There is no right format for worship.
This week I spoke at a ministers’ conference. In the closing commissioning service, most of the new ministers who came forward were wearing jeans and short-sleeved shirts. Those commissioning them were dressed the same.
As they laid hands on the new ministers, we were led in worship by a very loud rock band singing new songs, while a hipster performance artist painted a mural on a massive canvas, in a darkened room with black walls, strobe lights, fog machines and gigantic video screens.
It was glorious.
A few months ago I spoke at a different ministers' conference. In their closing commissioning service, the new ministers stood up front wearing dark suits or dresses, as did those commissioning them.

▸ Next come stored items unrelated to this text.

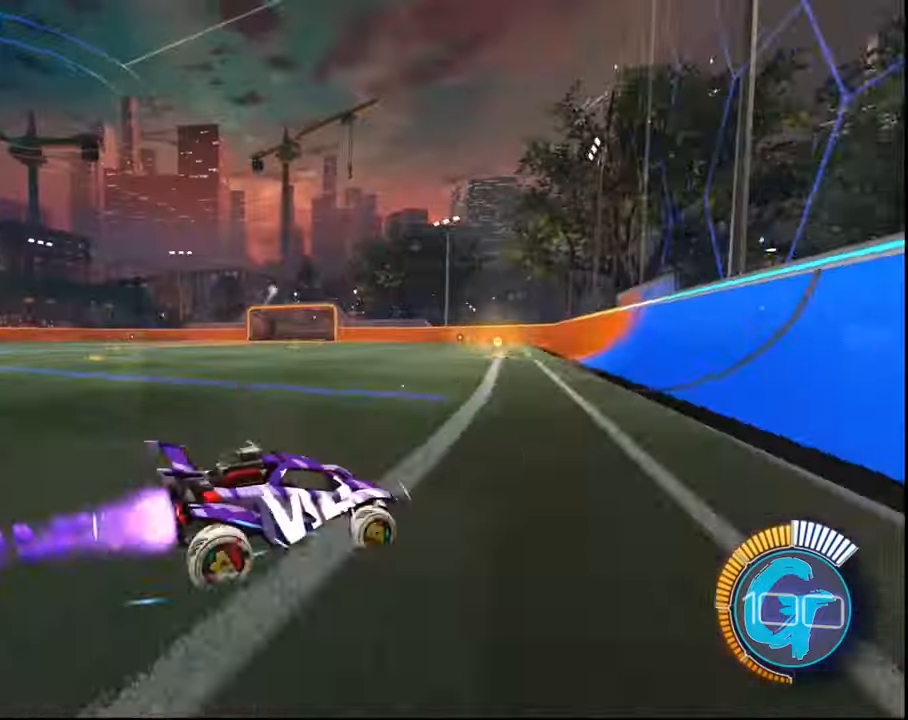
{"buttons": ["SQUARE", "R2"], "left_stick": "right", "right_stick": "center", "events": [[33, "left_stick", "right"], [167, "left_stick", "center"], [400, "left_stick", "right"]]}
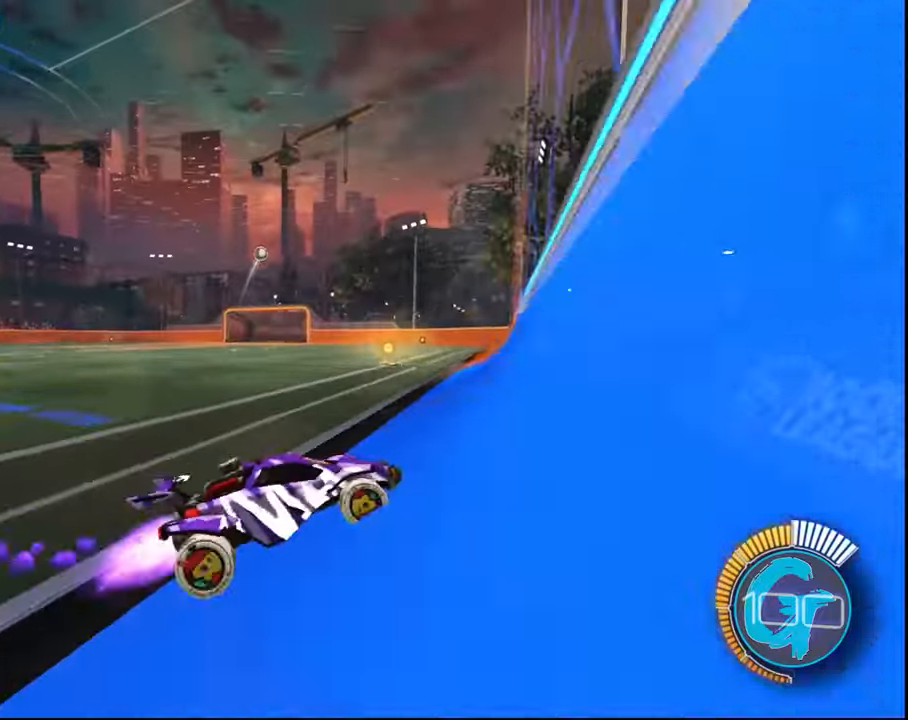
{"buttons": ["R2"], "left_stick": "up-left", "right_stick": "center", "events": [[34, "left_stick", "center"], [267, "left_stick", "up-left"], [367, "left_stick", "center"], [434, "SQUARE", "up"], [468, "left_stick", "up-left"]]}
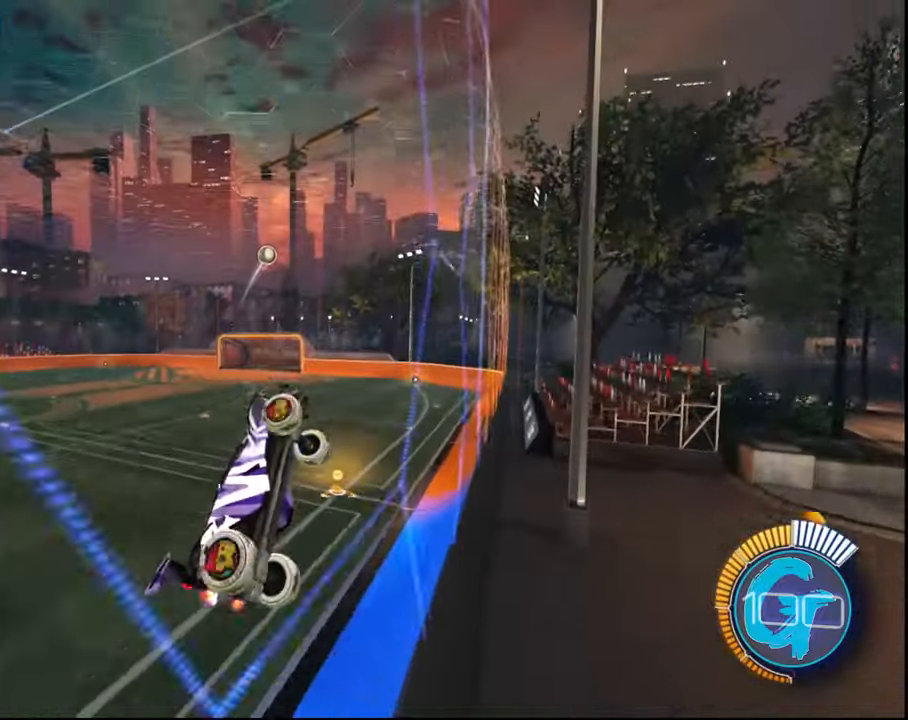
{"buttons": ["R2"], "left_stick": "up-left", "right_stick": "center", "events": [[133, "left_stick", "center"], [266, "left_stick", "up-left"], [367, "left_stick", "center"], [433, "left_stick", "up-left"]]}
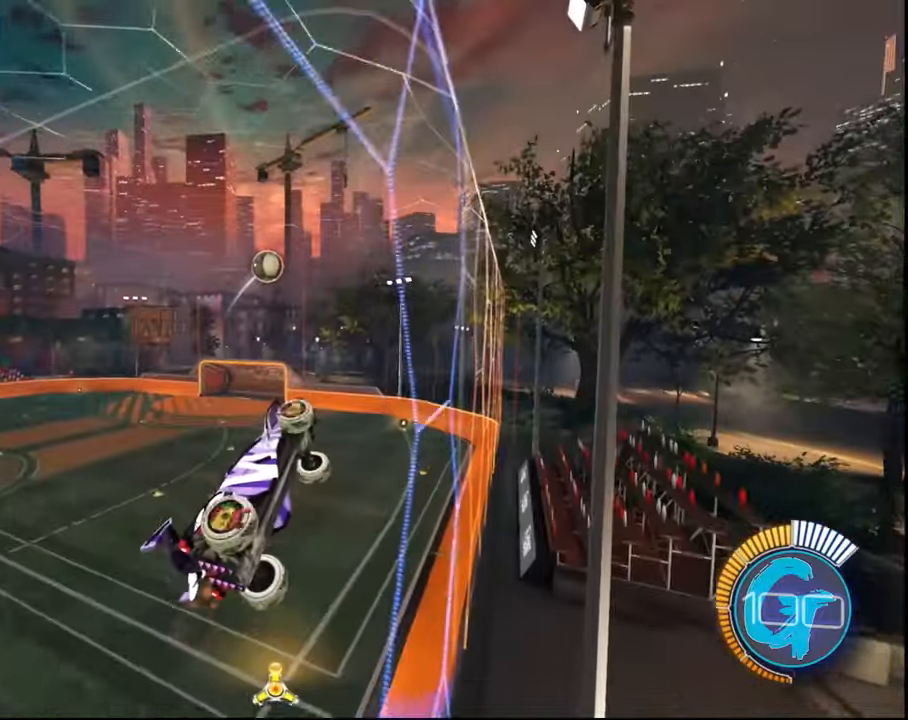
{"buttons": ["SQUARE", "R2"], "left_stick": "up-left", "right_stick": "center", "events": [[33, "left_stick", "center"], [334, "left_stick", "up-left"], [400, "SQUARE", "down"]]}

As they laid hands on the new ministers, we were led in worship by a southern gospel choir singing old hymns in a brightly-lit, white-walled, pews-bolted-to-the-floor, marbled-columned sanctuary. There wasn’t a hipster, a rock band or a fog machine in sight.
And it was glorious.
Two worship services on opposite sides of the country. And in entirely different worlds.
So which one got it right?
Each group is doing ministry that fits their context. They’re discipling believers, reaching communities, planting churches and sending out ministers – as evidenced by the dozens commissioned in each service.
I’m so tired of watching Christians who worship one way throwing shade at those who worship differently.
“Come on, you can’t reach a new generation with those old songs, choirs and hymnbooks,” complains one side.
“I don’t need to keep the lights off in church and hide in the fog like I’m ashamed of Jesus,” gripes the other.
Yes, this is a thing. Church leaders actually spend time arguing over issues as trivial as lights on or off in church. If this is the first you're hearing of it, consider yourself blessed.
Variety Is the Spice of Worship
There’s a lot more variety in the body of Christ than most of us are comfortable with.
Our discomfort with how someone else worships doesn’t make their worship wrong.
Jesus told us to worship him in spirit and in truth. He said nothing about the color of the walls, brightness of the lights or the formality of our clothing. Because none of that matters to him. It shouldn’t matter to us, either.
I saw an abundance of spirit and truth in both worship services. That's what matters.
If what you're doing isn't working for your context, by all means change it. I'm a huge fan of trying new things.
But don't assume that what works for your church makes it right for another church.
Use what works in your context. Let others use what works in theirs.